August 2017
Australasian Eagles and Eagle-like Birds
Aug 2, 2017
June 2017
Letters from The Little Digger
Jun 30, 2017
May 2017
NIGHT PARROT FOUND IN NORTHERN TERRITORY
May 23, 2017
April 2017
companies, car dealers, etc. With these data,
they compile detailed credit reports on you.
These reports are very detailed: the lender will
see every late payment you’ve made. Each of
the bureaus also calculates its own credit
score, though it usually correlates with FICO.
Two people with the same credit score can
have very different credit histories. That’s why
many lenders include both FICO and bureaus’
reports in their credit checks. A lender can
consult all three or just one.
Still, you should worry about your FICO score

• Exercise objective: Please copy out every entry exactly, with nothing omitted.

• Response to the exercise:
August 2017
Australasian Eagles and Eagle-like Birds
Aug 2, 2017
June 2017
Letters from The Little Digger
Jun 30, 2017
May 2017
NIGHT PARROT FOUND IN NORTHERN TERRITORY
May 23, 2017
April 2017
companies, car dealers, etc. With these data,
they compile detailed credit reports on you.
These reports are very detailed: the lender will
see every late payment you’ve made. Each of
the bureaus also calculates its own credit
score, though it usually correlates with FICO.
Two people with the same credit score can
have very different credit histories. That’s why
many lenders include both FICO and bureaus’
reports in their credit checks. A lender can
consult all three or just one.
Still, you should worry about your FICO score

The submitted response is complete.